We have traditionally had more of a focus on retail activities. However, as private capital funds are growing in Australia, we are now increasing our focus on surveillance of the managers of private capital funds that offer to wholesale clients.

Part of this is testing to find out if managers have the arrangements they should in place. We can have the correct regulatory settings but driving our increased focus is if there is misconduct. This could be in relation to retail investors, who might be more vulnerable but have the protection of intermediation, or wholesale investors, where there is less concern about consumer protection but more of a focus on integrity and maintaining the attractiveness of the Australian market as a place to invest and do business.

The discussion paper is genuinely asking probing questions of industry participants.
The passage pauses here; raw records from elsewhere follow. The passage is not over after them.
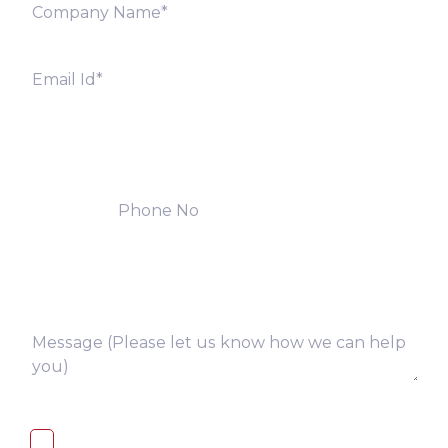
I, hereby, consent to the processing of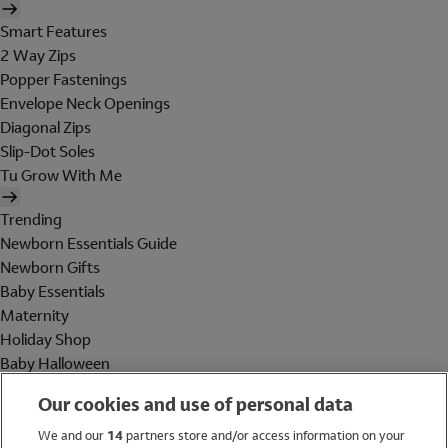
Smart Features
2 Way Zips
Popper Fastenings
Envelope Neck Openings
Diagonal Zips
Slip-Dot Soles
Tu Grow With Me
Trending
Newborn Essentials Guide
Newborn Gifts
Baby Essentials
Maternity
Holiday Shop
Baby Halloween
Shop All Brands
Our cookies and use of personal data
Holiday Shop
We and our
14
partners store and/or access information on your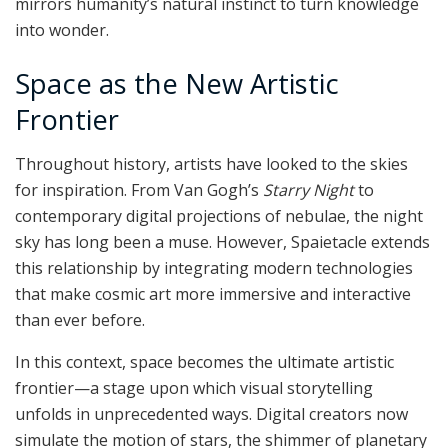
mirrors humanity’s natural instinct to turn knowledge
into wonder.
Space as the New Artistic
Frontier
Throughout history, artists have looked to the skies
for inspiration. From Van Gogh’s
Starry Night
to
contemporary digital projections of nebulae, the night
sky has long been a muse. However, Spaietacle extends
this relationship by integrating modern technologies
that make cosmic art more immersive and interactive
than ever before.
In this context, space becomes the ultimate artistic
frontier—a stage upon which visual storytelling
unfolds in unprecedented ways. Digital creators now
simulate the motion of stars, the shimmer of planetary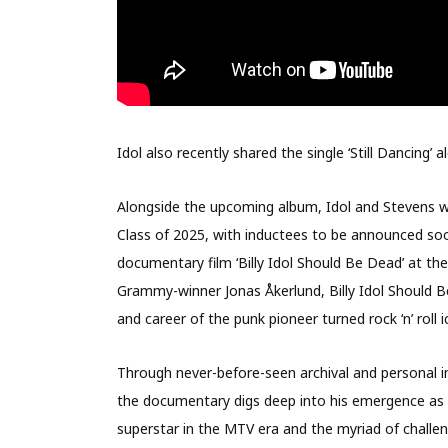
Idol also recently shared the single ‘Still Dancing’
Alongside the upcoming album, Idol and Stevens we
Class of 2025, with inductees to be announced soon
documentary film ‘Billy Idol Should Be Dead’ at the
Grammy-winner Jonas Åkerlund, Billy Idol Should B
and career of the punk pioneer turned rock ‘n’ roll i
Through never-before-seen archival and personal int
the documentary digs deep into his emergence as a 
superstar in the MTV era and the myriad of challen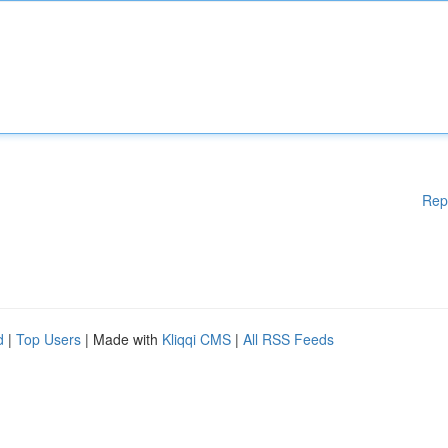
Rep
d
|
Top Users
| Made with
Kliqqi CMS
|
All RSS Feeds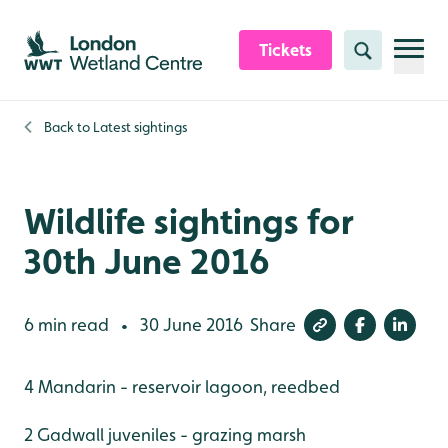
Skip to content header
Skip to main content
Skip to content footer
Tickets
Search
Back to
Latest sightings
Wildlife sightings for
30th June 2016
6 min read
30 June 2016
Share
•
4 Mandarin - reservoir lagoon, reedbed
2 Gadwall juveniles - grazing marsh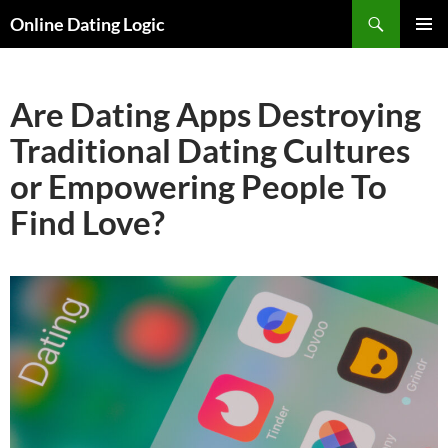
Search
Online Dating Logic
SKIP
PRIMAR
TO
MENU
CONTENT
Are Dating Apps Destroying
Traditional Dating Cultures
or Empowering People To
Find Love?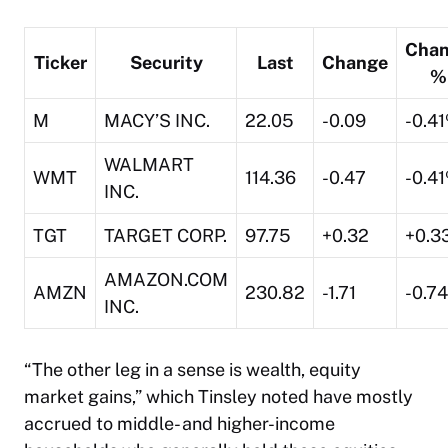
Cha
Ticker
Security
Last
Change
%
M
MACY’S INC.
22.05
-0.09
-0.4
WALMART
WMT
114.36
-0.47
-0.4
INC.
TGT
TARGET CORP.
97.75
+0.32
+0.3
AMAZON.COM
AMZN
230.82
-1.71
-0.7
INC.
“The other leg in a sense is wealth, equity
market gains,” which Tinsley noted have mostly
accrued to middle- and higher-income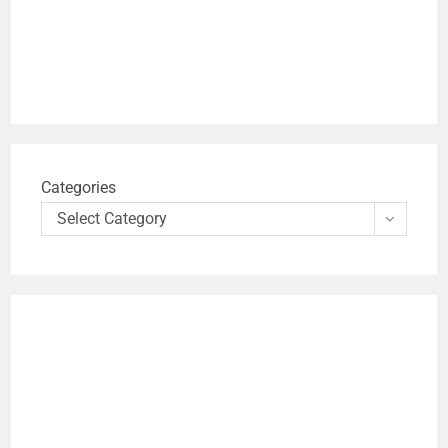
Categories
Select Category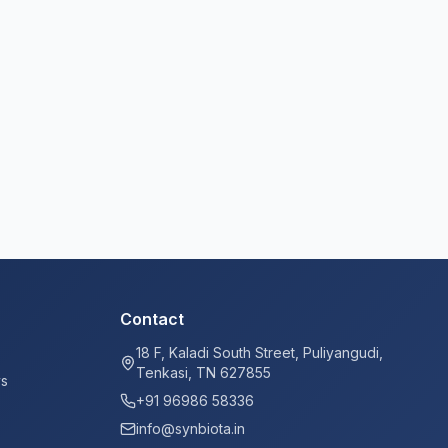
Contact
18 F, Kaladi South Street, Puliyangudi,
Tenkasi, TN 627855
ys
+91 96986 58336
info@synbiota.in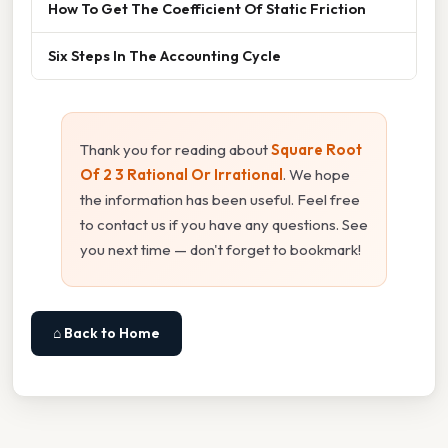
How To Get The Coefficient Of Static Friction
Six Steps In The Accounting Cycle
Thank you for reading about
Square Root
Of 2 3 Rational Or Irrational
. We hope
the information has been useful. Feel free
to contact us if you have any questions. See
you next time — don't forget to bookmark!
⌂ Back to Home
How can those in this room best help ASIC in the consideration of all these issues?

First, join the discussion by providing feedback directly to us in a submission or in a meeting. We have also set up a number of meetings with industry associations, to provide the opportunity to feed individuals’ views into the submissions of industry associations.

We are particularly interested in actionable ideas to improve the operation of markets. The paper was welcomed by the market, and we are appreciative of this. Some feedback has been more focused on what we shouldn’t do, for example on not overregulating markets and bringing about an uncompetitive landscape.

As mentioned, this is not our intention. Regulation is not the answer to all the issues the market faces. If there are industry-led solutions, we are very happy to hear about them, too.